Thirlwell C, Howarth K M, Segditsas S, Guerra G, Thomas H J W, Phillips R K S, Talbot I C, Gorman M, Novelli M R, Sieber O M, Tomlinson I P M
Molecular and Population Genetics Laboratory, London Research Institute, Cancer Research UK, 44, Lincoln's Inn Fields, London WC2A 3PX, UK.
Br J Cancer. 2007 Jun 4;96(11):1729-34. doi: 10.1038/sj.bjc.6603789. Epub 2007 May 15.

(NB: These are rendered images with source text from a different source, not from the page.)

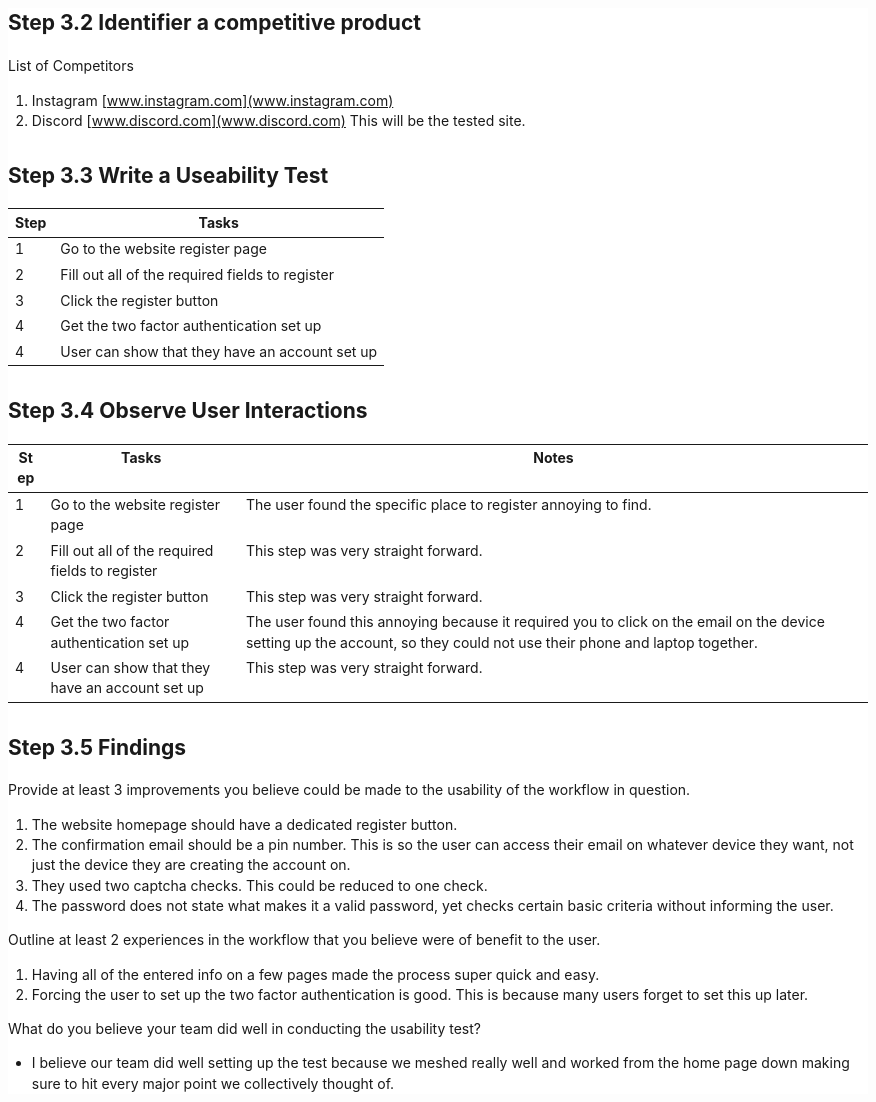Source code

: ## Step 3.2 Identifier a competitive product

List of Competitors
1. Instagram [www.instagram.com](www.instagram.com)
2. Discord [www.discord.com](www.discord.com) This will be the tested site.

## Step 3.3 Write a Useability Test

| Step | Tasks | 
|---|---|
| 1 | Go to the website register page |
| 2 | Fill out all of the required fields to register |
| 3 | Click the register button |
| 4 | Get the two factor authentication set up |
| 4 | User can show that they have an account set up |

## Step 3.4 Observe User Interactions

| Step | Tasks | Notes |
|---|---|---|
| 1 | Go to the website register page | The user found the specific place to register annoying to find. |
| 2 | Fill out all of the required fields to register | This step was very straight forward. |
| 3 | Click the register button | This step was very straight forward. |
| 4 | Get the two factor authentication set up | The user found this annoying because it required you to click on the email on the device setting up the account, so they could not use their phone and laptop together. |
| 4 | User can show that they have an account set up | This step was very straight forward. |

## Step 3.5 Findings
Provide at least 3 improvements you believe could be made to the usability of the workflow in question.
1. The website homepage should have a dedicated register button.
2. The confirmation email should be a pin number. This is so the user can access their email on whatever device they want, not just the device they are creating the account on.
3. They used two captcha checks. This could be reduced to one check.
4. The password does not state what makes it a valid password, yet checks certain basic criteria without informing the user.
   
Outline at least 2 experiences in the workflow that you believe were of benefit to the user.
1. Having all of the entered info on a few pages made the process super quick and easy.
2. Forcing the user to set up the two factor authentication is good. This is because many users forget to set this up later.
   
What do you believe your team did well in conducting the usability test?
* I believe our team did well setting up the test because we meshed really well and worked from the home page down making sure to hit every major point we collectively thought of.
  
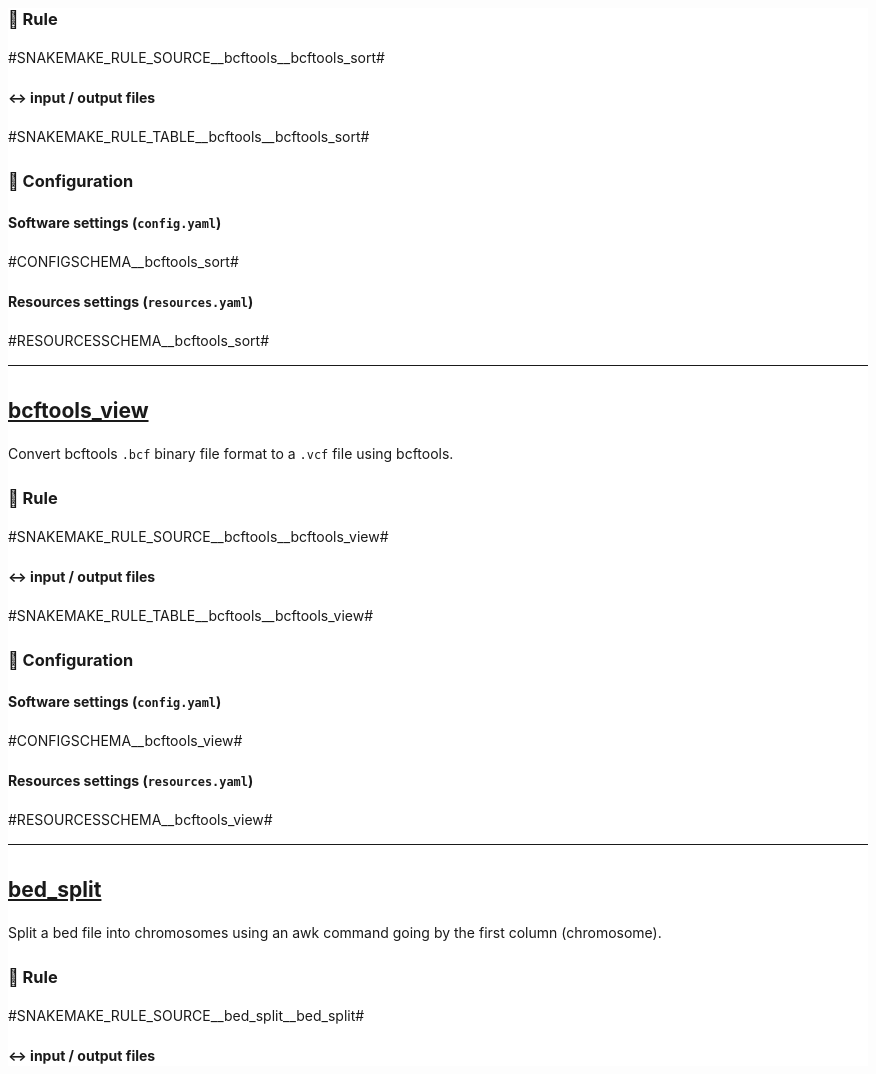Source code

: ### :snake: Rule

#SNAKEMAKE_RULE_SOURCE__bcftools__bcftools_sort#

#### :left_right_arrow: input / output files

#SNAKEMAKE_RULE_TABLE__bcftools__bcftools_sort#

### :wrench: Configuration

#### Software settings (`config.yaml`)

#CONFIGSCHEMA__bcftools_sort#

#### Resources settings (`resources.yaml`)

#RESOURCESSCHEMA__bcftools_sort#

---

## [bcftools_view](https://samtools.github.io/bcftools/bcftools.html)
Convert bcftools `.bcf` binary file format to a `.vcf` file using bcftools.

### :snake: Rule

#SNAKEMAKE_RULE_SOURCE__bcftools__bcftools_view#

#### :left_right_arrow: input / output files

#SNAKEMAKE_RULE_TABLE__bcftools__bcftools_view#

### :wrench: Configuration

#### Software settings (`config.yaml`)

#CONFIGSCHEMA__bcftools_view#

#### Resources settings (`resources.yaml`)

#RESOURCESSCHEMA__bcftools_view#

---

## [bed_split](https://linux.die.net/man/1/awk)
Split a bed file into chromosomes using an awk command going by the first column (chromosome).

### :snake: Rule

#SNAKEMAKE_RULE_SOURCE__bed_split__bed_split#

#### :left_right_arrow: input / output files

Patients with multiple (5-100) colorectal adenomas (MCRAs) often have no germline mutation in known predisposition genes, but probably have a genetic origin. We collected a set of 25 MCRA patients with no detectable germline mutation in APC, MYH/MUTYH or the mismatch repair genes. Extracolonic tumours were absent in these cases. No vertical transmission of the MCRA phenotype was found. Based on the precedent of MYH-associated polyposis (MAP), we searched for a mutational signature in 241 adenomatous polyps from our MCRA cases. Somatic mutation frequencies and spectra at APC, K-ras and BRAF were, however, similar to those in sporadic colorectal adenomas. Our data suggest that the genetic pathway of tumorigenesis in the MCRA patients' tumours is very similar to the classical pathway in sporadic adenomas. In sharp contrast to MAP tumours, we did not find evidence of a specific mutational signature in any individual patient or in the overall set of MCRA cases. These results suggest that hypermutation of APC does not cause our patients' disease and strongly suggests that MAP is not a paradigm for the remaining MCRA patients. Our MCRA patients' colons showed no evidence of microadenomas, unlike in MAP and familial adenomatous polyposis (FAP). However, nuclear beta-catenin expression was significantly greater in MCRA patients' tumours than in sporadic adenomas. We suggest that, at least in some cases, the MCRA phenotype results from germline variation that acts subsequent to tumour initiation, perhaps by causing more rapid or more likely progression from microadenoma to macroadenoma.
患有多发性(5 - 100个)结直肠腺瘤(MCRAs)的患者在已知的易感基因中通常没有种系突变,但可能有遗传起源。我们收集了一组25例MCRAs患者,这些患者在APC、MYH/MUTYH或错配修复基因中未检测到种系突变。这些病例中没有结肠外肿瘤。未发现MCRAs表型的垂直传递。基于MYH相关息肉病(MAP)的先例,我们在我们的MCRAs病例的241个腺瘤性息肉中寻找突变特征。然而,APC、K-ras和BRAF的体细胞突变频率和谱与散发性结直肠腺瘤中的相似。我们的数据表明,MCRAs患者肿瘤发生的遗传途径与散发性腺瘤中的经典途径非常相似。与MAP肿瘤形成鲜明对比的是,我们在任何个体患者或整个MCRAs病例组中都没有发现特定突变特征的证据。这些结果表明,APC的超突变不会导致我们患者的疾病,并强烈表明MAP不是其余MCRAs患者的范例。与MAP和家族性腺瘤性息肉病(FAP)不同,我们的MCRAs患者的结肠没有微腺瘤的证据。然而,MCRAs患者肿瘤中的核β-连环蛋白表达明显高于散发性腺瘤。我们认为,至少在某些情况下,MCRAs表型是由肿瘤起始后起作用的种系变异导致的,可能是通过使从微腺瘤到腺瘤的进展更快或更有可能发生。